Entre el desorden, el recorte de un periódico mostrando una reseña funeraria había ganado espacio al resto del papeleo, y ocupaba un lugar privilegiado sobre la mesa. El profesor trasladó sus ojos hacia ese trozo de papel de periódico y, como le había sucedido a lo largo de toda la tarde, un sudor frío le recorrió la espalda provocándole un suspiro profundo de angustia y consternación.
El recorte no era otra cosa que una delicada esquela escrita sobre fondo negro que pertenecía a un periódico local de un pueblecito de La Rioja. En ella se podía leer un mensaje personalizado bastante aterrador:
«Eduardo Cubillo, profesor de la Universidad de Extremadura: Descanse en paz. Tus amigos de F. I. te recordarán siempre. Tu muerte ha supuesto una desgraciada pérdida para nosotros. Esperamos que el cielo te recompense, y que tu falta no obligue a pasar penalidades a los tuyos. Siempre fuiste inteligente y supiste lo que te convenía… y lo que les convenía a ellos».

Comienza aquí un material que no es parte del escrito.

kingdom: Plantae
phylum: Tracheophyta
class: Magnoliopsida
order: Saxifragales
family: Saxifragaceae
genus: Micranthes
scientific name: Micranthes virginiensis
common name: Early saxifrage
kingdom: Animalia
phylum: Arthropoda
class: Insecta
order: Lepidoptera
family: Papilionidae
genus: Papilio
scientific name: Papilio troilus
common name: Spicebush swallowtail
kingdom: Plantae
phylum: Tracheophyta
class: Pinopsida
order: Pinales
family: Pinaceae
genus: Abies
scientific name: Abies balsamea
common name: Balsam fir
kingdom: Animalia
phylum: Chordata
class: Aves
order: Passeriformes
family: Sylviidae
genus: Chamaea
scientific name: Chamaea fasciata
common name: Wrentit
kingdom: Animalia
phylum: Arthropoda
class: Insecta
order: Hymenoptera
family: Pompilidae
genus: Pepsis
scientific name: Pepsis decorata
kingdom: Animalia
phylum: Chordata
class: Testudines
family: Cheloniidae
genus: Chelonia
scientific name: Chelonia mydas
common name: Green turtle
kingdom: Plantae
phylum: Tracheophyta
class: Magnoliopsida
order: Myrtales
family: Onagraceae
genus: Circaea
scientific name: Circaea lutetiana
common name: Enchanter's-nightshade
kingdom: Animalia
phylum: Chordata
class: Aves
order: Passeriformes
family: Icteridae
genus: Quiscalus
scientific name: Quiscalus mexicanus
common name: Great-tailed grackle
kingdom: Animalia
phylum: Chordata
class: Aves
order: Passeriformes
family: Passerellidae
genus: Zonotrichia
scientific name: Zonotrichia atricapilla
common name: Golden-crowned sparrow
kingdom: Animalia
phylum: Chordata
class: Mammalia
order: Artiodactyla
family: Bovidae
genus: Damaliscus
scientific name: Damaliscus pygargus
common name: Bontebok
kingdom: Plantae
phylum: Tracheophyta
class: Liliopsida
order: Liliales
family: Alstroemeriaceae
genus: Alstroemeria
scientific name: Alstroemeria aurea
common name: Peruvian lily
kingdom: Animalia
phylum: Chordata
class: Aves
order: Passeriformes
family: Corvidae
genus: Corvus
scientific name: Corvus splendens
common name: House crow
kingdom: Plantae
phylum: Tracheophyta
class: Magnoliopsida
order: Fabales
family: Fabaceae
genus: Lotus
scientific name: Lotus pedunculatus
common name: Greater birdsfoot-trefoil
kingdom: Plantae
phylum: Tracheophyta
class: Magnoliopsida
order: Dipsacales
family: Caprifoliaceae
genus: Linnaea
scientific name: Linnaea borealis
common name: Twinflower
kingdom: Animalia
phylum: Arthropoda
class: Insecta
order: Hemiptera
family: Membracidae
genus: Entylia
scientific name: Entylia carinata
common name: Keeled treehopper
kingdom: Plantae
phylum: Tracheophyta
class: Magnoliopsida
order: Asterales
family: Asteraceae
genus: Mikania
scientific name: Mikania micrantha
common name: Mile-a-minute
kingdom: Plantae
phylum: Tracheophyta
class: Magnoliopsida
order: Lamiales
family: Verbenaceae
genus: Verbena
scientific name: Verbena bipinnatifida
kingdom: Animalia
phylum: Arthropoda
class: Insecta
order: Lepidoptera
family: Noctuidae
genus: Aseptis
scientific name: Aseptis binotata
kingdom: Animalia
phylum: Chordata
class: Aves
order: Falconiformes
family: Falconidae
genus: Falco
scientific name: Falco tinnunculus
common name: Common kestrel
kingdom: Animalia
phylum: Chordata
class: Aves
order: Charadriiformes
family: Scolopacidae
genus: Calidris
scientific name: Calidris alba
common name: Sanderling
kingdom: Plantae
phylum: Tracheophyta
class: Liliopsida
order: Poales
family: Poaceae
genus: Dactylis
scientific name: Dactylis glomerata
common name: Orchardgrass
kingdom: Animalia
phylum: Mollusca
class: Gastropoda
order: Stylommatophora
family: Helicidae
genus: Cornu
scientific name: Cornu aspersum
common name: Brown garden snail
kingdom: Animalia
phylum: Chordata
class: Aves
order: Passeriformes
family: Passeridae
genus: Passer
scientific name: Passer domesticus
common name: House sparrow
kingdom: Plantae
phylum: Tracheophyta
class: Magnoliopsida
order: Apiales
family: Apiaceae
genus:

Después de releerlo y sufrir de nuevo con su lectura, el profesor Cubillo abrió uno de los mensajes de la bandeja de entrada de su correo electrónico. Su contenido no se alejaba mucho de lo que transmitía aquella esquela que algún desaprensivo le había remitido con un mensajero horas atrás. Por todo ello, y muy a pesar suyo, había tomado la decisión de abandonar el proyecto del códice Bardulia. Así se lo había asegurado al invisible y anónimo sujeto que le enviaba aquellos mensajes a través de la red.
Sin embargo, su negativa no terminaba por aplacar a aquellos individuos; más aún, le requerían un mayor compromiso con una colaboración que el medievalista no sabía cómo articular. No tendría más remedio que hablar con su peligroso y ya casi más enemigo que amigo, el doctor Gonzalo Salazar.